Semiconductor revenues in 2010 are expected to bounce back to the same levels as in 2008 at $255 billion, analyst firm Gartner said in its latest outlook.
However, the worldwide revenues in 2009 is expected to fall 11.4 per cent to $226 billion compared to the 2008 levels. This forecast, however, is better than the third quarter projections of Gartner when it said the semiconductor revenues in 2009 was expected to fall 17 per cent on an year-on-year basis.
“The most significant changes for the semiconductor industry came from application-specific standard products (ASSPs), memory and computer microprocessors, as all three products benefited from a strengthening PC market.

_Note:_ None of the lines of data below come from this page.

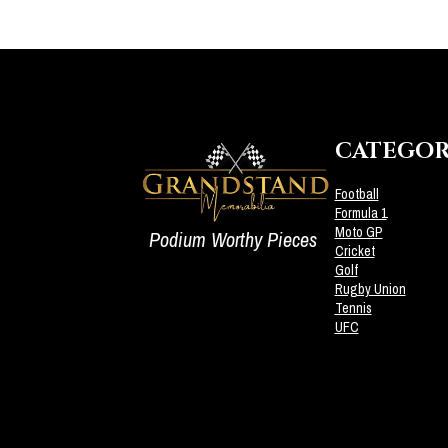
CATEGOR
Football
Formula 1
Moto GP
Podium Worthy Pieces
Cricket
Golf
Rugby Union
Tennis
UFC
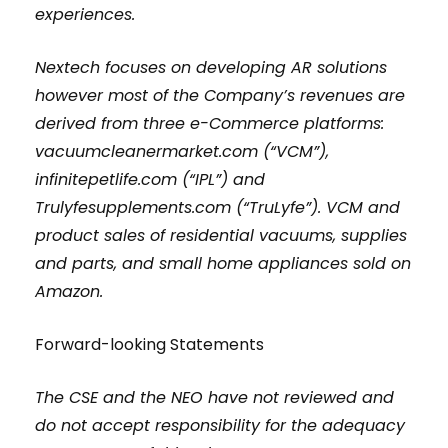
experiences.
Nextech focuses on developing AR solutions
however most of the Company’s revenues are
derived from three e-Commerce platforms:
vacuumcleanermarket.com (“VCM”),
infinitepetlife.com (“IPL”) and
Trulyfesupplements.com (“TruLyfe”). VCM and
product sales of residential vacuums, supplies
and parts, and small home appliances sold on
Amazon.
Forward-looking Statements
The CSE and the NEO have not reviewed and
do not accept responsibility for the adequacy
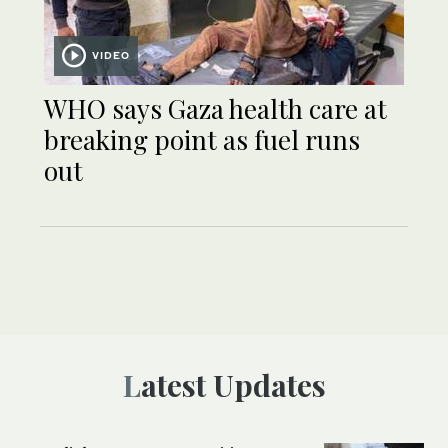
VIDEO
WHO says Gaza health care at
breaking point as fuel runs
out
Latest Updates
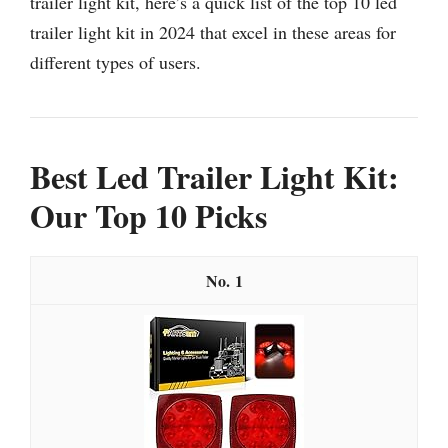
trailer light kit, here’s a quick list of the top 10 led
trailer light kit in 2024 that excel in these areas for
different types of users.
Best Led Trailer Light Kit:
Our Top 10 Picks
1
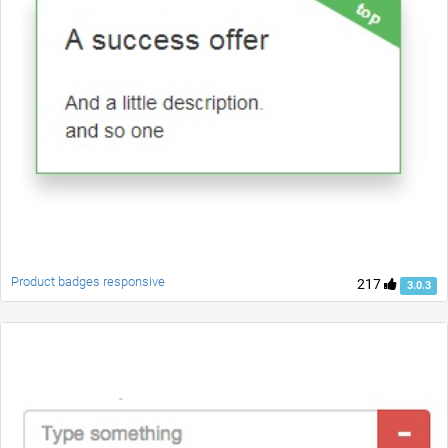
Product badges responsive
217
3.0.3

ASSPs and memory, primarily NAND flash, also benefited from an improved outlook for cell phones,” said Bryan Lewis, research VP, Gartner.

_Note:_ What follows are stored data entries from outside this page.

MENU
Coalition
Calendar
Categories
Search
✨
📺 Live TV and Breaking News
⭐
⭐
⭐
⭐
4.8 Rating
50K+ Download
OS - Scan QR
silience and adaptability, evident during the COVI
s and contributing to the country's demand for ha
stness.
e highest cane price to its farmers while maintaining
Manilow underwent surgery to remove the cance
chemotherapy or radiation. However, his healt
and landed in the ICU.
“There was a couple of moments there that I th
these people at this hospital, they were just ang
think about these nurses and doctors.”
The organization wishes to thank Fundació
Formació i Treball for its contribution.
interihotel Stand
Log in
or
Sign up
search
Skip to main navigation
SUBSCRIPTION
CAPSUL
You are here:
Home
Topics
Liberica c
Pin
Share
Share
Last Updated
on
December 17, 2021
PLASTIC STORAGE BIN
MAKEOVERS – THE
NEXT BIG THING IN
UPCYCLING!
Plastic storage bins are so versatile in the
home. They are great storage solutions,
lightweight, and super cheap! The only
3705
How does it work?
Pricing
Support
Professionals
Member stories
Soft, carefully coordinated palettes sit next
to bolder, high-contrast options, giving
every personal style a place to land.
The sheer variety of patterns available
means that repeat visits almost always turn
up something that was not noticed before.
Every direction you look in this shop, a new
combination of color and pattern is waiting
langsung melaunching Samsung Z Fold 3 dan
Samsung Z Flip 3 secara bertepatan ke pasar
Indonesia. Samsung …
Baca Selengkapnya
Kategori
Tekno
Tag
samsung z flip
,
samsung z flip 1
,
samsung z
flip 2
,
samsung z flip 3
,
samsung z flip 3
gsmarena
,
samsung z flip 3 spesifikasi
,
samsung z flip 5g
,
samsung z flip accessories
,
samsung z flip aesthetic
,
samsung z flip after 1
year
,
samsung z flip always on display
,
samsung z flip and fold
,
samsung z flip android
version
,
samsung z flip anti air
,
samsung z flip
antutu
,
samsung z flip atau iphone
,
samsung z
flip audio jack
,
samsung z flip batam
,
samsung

He said the revenue forecast for the commodity memory market — DRAM and NAND flash — improved because of the stronger demand outlook. This means “pricing has strengthened more than previously forecast”, Lewis said.
According to Gartner, PCs are the single largest application driving the semiconductor rebound. The PC unit growth projections have improved from double-digit declines at the start of 2009 to the present low single-digit positive outlook.
The strong PC recovery has made microprocessors and DRAM two of the most noteworthy device categories of 2009. “Both device types experienced lower revenue declines than the industry average, and DRAM began to be profitable for some vendors in the third quarter of 2009 after almost three years of losses,” Lewis said.
On the flip side, the Gartner report says, a recent channel checks in Taiwan indicate there is a concern that PC orders are slowing earlier than the seasonal norm.
This might affect the consumption of semiconductor products in 2010.